There are many inconsistencies within the discipline of “sustainability”. In What on Earth Is Sustainable? Miriam Greenberg comments on the holes in the sustainability movement.
“The movement pursues many of the same, relatively narrow sustainability goals as alternative food. This includes a do-it-yourself focus on localism and small-scale farming, rather than on broader injustices within the California food system such as workers’ exposure to toxic chemicals, chronically low wages, and expanding informal settlements in the agricultural belts of the Central Valley and Imperial Valleys—where the most rapid urbanization in the state is occurring.”
Much of the sustainability movement takes the treatment of humans and animals for granted. Those who support it buy meat products that are labeled as free range, cage free, or grass fed. These labels can be very misleading. For example, cage free often means poultry is kept in cramped huge warehouses with poor ventilation and hardly any room to move. Yet the absence of cages allows meat to acquire a label that suggests it the animals were raised humanely. Regarding workers rights Greenberg states,
“Perhaps not surprisingly, environmental justice outside of the Bay Area—in eco-dystopian Southern California and the Central Valley—has been more linked to the labor movement and more engaged in farm worker and environmental health issues.”

Sustainability movements shift character and focus based on their location and the populations that support them. They are constantly developing and changing. Positive changes have undeniably risen from the sustainability movement. However we must remember it is not the be-all-end-all solution to our environmental issues. Moving towards some idea of “sustainable living” is not a worthless pursuit. However we must keep in mind the complexities and inconsistencies that undermine it and continue to develop new and better way to live on this planet.
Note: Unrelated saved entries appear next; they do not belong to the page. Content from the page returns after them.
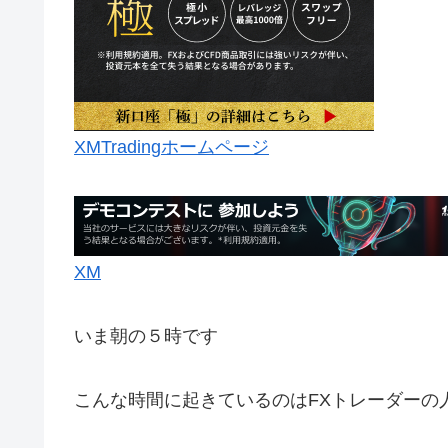
XMTradingホームページ
XM
いま朝の５時です
こんな時間に起きているのはFXトレーダーの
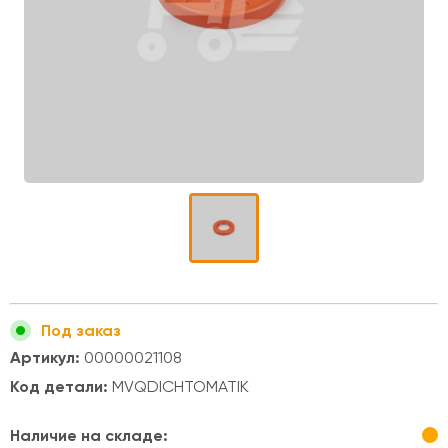
Под заказ
Артикул:
00000021108
Код детали:
MVQDICHTOMATIK
Наличие на складе:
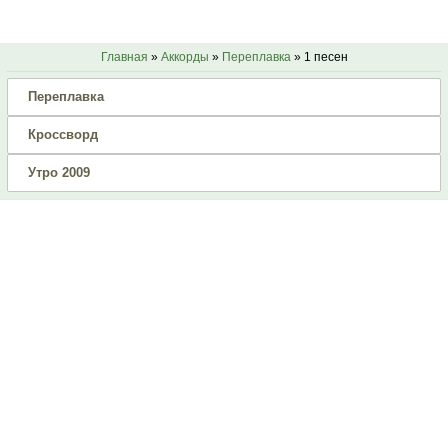
Главная
»
Аккорды
»
Переплавка
» 1 песен
Переплавка
Кроссворд
Утро 2009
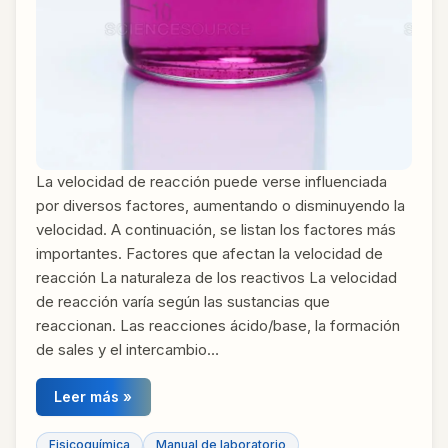
La velocidad de reacción puede verse influenciada
por diversos factores, aumentando o disminuyendo la
velocidad. A continuación, se listan los factores más
importantes. Factores que afectan la velocidad de
reacción La naturaleza de los reactivos La velocidad
de reacción varía según las sustancias que
reaccionan. Las reacciones ácido/base, la formación
de sales y el intercambio…
Leer más »
Fisicoquímica
Manual de laboratorio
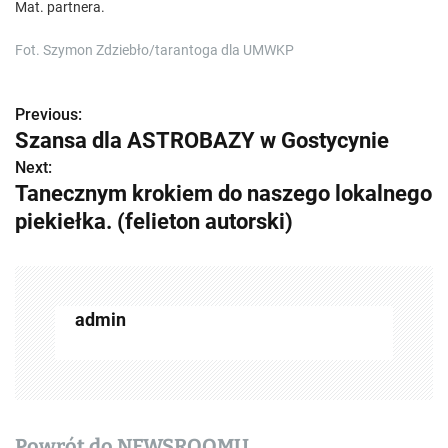
Mat. partnera.
Fot. Szymon Zdziebło/tarantoga dla UMWKP
Previous:
Z
Szansa dla ASTROBAZY w Gostycynie
o
Next:
Tanecznym krokiem do naszego lokalnego
b
piekiełka. (felieton autorski)
a
c
z
admin
w
p
i
Powrót do NEWSROOMU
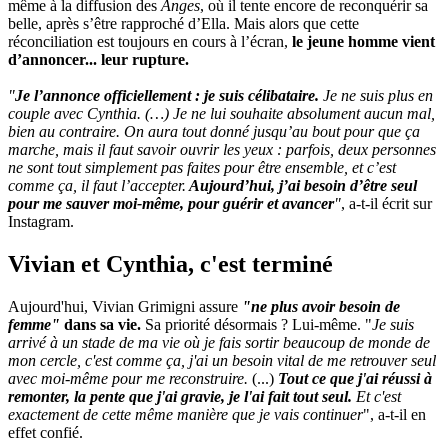
même à la diffusion des
Anges
, où il tente encore de reconquérir sa
belle, après s’être rapproché d’Ella. Mais alors que cette
réconciliation est toujours en cours à l’écran,
le jeune homme vient
d’annoncer... leur rupture.
"
Je l’annonce officiellement : je suis célibataire.
Je ne suis plus en
couple avec Cynthia. (…) Je ne lui souhaite absolument aucun mal,
bien au contraire. On aura tout donné jusqu’au bout pour que ça
marche, mais il faut savoir ouvrir les yeux : parfois, deux personnes
ne sont tout simplement pas faites pour être ensemble, et c’est
comme ça, il faut l’accepter.
Aujourd’hui, j’ai besoin d’être seul
pour me sauver moi-même, pour guérir et avancer
"
, a-t-il écrit sur
Instagram.
Vivian et Cynthia, c'est terminé
Aujourd'hui, Vivian Grimigni assure
"ne plus avoir besoin de
femme"
dans sa vie.
Sa priorité désormais ? Lui-même. "
Je suis
arrivé à un stade de ma vie où je fais sortir beaucoup de monde de
mon cercle, c'est comme ça, j'ai un besoin vital de me retrouver seul
avec moi-même pour me reconstruire.
(...)
Tout ce que j'ai réussi à
remonter, la pente que j'ai gravie, je l'ai fait tout seul.
Et c'est
exactement de cette même manière que je vais continuer
", a-t-il en
effet confié.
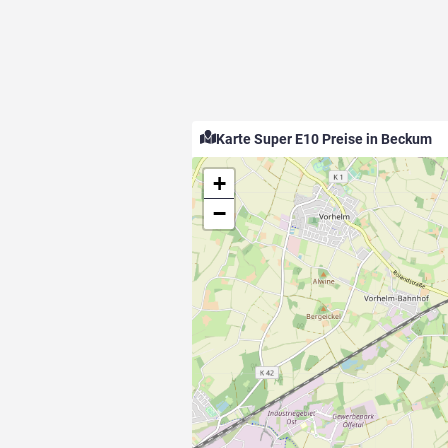
Karte Super E10 Preise in Beckum
+
−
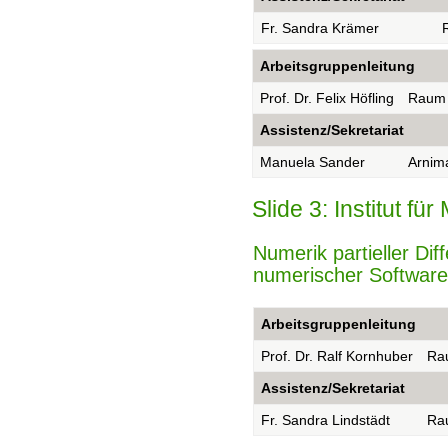
Fr. Sandra Krämer
Arbeitsgruppenleitung
Prof. Dr. Felix Höfling
Raum
Assistenz/Sekretariat
Manuela Sander
Arnim
Slide 3: Institut f
Numerik partieller Dif
numerischer Software
Arbeitsgruppenleitung
Prof. Dr. Ralf Kornhuber
Ra
Assistenz/Sekretariat
Fr. Sandra Lindstädt
Ra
Lapegna, Pablo. 2016. Soybeans and Power: Genetically Modified Crops, Environmental Politics, and social movements in Argentina. New York: Oxford University Press.

1 comment:

  1. I agree that most things that claim to be sustainable are not. This reminds me of "Strangers in Their Own Land," by Arlie Hochschild. Corporations are allowed to bypass and cheat laws meant to protect the people and the environment. The government, however, has been working with corporations so that they may make more money. It is sad that many companies can bypass laws and regulations and pass as sustainable when they are not. How do you think this can best be changed? What can the public do to make the government and corporations more responsible for being sustainable?